[INPUT]
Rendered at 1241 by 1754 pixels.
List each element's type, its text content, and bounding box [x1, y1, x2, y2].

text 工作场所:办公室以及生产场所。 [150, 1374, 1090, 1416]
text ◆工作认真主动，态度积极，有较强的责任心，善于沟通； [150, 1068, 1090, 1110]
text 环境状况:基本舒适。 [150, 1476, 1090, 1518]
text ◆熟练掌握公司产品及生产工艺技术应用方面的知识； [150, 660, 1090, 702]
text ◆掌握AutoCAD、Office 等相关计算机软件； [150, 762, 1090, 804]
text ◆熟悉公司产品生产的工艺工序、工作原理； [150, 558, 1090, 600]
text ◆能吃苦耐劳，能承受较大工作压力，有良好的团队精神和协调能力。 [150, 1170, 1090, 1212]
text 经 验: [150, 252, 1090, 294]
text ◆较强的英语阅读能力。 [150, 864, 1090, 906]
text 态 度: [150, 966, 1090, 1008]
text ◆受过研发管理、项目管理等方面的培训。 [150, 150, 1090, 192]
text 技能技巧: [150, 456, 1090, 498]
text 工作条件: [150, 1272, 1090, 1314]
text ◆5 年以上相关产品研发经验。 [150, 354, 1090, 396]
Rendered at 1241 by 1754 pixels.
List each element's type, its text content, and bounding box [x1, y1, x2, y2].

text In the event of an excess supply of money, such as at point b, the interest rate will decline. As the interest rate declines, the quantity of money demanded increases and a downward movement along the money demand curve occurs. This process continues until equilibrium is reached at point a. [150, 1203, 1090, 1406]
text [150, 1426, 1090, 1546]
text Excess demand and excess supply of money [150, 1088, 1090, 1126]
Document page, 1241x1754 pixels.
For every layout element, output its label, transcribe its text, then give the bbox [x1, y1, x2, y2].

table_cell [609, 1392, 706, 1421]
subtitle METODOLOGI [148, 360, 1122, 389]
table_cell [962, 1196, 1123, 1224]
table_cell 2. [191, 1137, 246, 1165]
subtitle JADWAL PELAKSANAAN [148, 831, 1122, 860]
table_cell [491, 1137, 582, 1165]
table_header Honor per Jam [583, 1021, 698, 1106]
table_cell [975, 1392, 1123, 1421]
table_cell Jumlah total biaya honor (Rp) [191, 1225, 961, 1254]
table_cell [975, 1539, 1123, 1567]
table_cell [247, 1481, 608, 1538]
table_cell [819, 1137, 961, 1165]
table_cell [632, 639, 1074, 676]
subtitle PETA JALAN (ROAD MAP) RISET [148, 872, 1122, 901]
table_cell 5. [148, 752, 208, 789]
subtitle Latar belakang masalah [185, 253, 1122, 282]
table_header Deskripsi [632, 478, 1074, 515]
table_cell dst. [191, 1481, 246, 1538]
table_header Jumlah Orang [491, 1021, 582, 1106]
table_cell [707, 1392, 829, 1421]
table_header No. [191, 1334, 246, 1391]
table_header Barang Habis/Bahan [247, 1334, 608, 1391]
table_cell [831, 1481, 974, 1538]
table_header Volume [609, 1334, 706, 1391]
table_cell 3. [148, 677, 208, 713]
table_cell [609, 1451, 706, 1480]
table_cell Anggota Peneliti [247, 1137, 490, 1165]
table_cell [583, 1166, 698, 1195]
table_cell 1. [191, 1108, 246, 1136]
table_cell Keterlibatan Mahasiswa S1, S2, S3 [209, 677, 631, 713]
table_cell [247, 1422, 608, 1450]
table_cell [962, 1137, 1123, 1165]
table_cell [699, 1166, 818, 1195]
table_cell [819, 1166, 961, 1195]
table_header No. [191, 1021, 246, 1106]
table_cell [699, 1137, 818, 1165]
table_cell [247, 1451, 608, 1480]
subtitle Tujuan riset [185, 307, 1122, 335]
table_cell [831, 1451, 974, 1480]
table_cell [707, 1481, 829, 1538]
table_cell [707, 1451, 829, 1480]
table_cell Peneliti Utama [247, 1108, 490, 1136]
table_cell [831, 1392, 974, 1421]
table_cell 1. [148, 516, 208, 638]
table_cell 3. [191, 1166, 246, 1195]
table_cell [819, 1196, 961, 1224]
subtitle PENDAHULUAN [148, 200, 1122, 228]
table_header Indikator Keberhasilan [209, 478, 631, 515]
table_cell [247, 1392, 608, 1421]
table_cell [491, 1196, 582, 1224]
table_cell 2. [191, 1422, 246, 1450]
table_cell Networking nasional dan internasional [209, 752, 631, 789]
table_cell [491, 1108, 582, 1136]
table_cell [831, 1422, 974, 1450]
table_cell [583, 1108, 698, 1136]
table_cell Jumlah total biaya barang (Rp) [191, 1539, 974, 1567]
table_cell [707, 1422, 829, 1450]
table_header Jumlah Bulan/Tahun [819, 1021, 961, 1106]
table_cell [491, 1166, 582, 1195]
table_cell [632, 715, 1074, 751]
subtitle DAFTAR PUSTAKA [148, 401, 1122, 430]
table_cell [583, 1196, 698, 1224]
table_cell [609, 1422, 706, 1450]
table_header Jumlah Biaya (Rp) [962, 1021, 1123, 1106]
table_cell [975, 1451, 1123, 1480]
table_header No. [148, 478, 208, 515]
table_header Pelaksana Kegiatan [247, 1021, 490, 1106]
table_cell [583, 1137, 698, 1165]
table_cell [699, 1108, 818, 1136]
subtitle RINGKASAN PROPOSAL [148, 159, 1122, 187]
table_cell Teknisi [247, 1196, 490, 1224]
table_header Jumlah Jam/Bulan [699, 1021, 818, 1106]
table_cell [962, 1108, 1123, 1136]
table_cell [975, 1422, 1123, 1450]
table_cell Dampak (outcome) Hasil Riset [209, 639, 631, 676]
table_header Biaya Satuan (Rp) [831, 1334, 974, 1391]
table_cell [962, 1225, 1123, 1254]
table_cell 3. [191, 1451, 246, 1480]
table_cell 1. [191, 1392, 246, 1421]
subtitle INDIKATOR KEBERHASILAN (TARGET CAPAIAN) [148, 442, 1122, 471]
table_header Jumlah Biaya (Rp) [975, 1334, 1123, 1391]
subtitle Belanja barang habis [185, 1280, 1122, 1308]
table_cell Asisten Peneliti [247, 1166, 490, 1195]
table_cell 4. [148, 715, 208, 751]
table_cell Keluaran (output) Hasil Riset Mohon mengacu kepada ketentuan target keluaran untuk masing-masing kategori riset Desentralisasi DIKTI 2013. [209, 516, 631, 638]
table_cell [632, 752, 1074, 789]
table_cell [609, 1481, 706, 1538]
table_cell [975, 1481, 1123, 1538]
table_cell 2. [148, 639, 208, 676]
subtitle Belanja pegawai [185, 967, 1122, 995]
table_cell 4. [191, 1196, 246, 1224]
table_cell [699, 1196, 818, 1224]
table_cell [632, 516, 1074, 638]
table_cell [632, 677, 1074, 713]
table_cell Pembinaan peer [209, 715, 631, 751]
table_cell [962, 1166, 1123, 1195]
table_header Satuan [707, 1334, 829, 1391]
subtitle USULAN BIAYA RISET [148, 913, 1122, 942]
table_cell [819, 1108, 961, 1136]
[/INPUT]
Go through the listing and copy each line with the string "supply".

WRITTEN RESPONSE:
text In the event of an excess supply of money, such as at point b, the interest rate will decline. As the interest rate declines, the quantity of money demanded increases and a downward movement along the money demand curve occurs. This process continues until equilibrium is reached at point a. [150, 1203, 1090, 1406]
text Excess demand and excess supply of money [150, 1088, 1090, 1126]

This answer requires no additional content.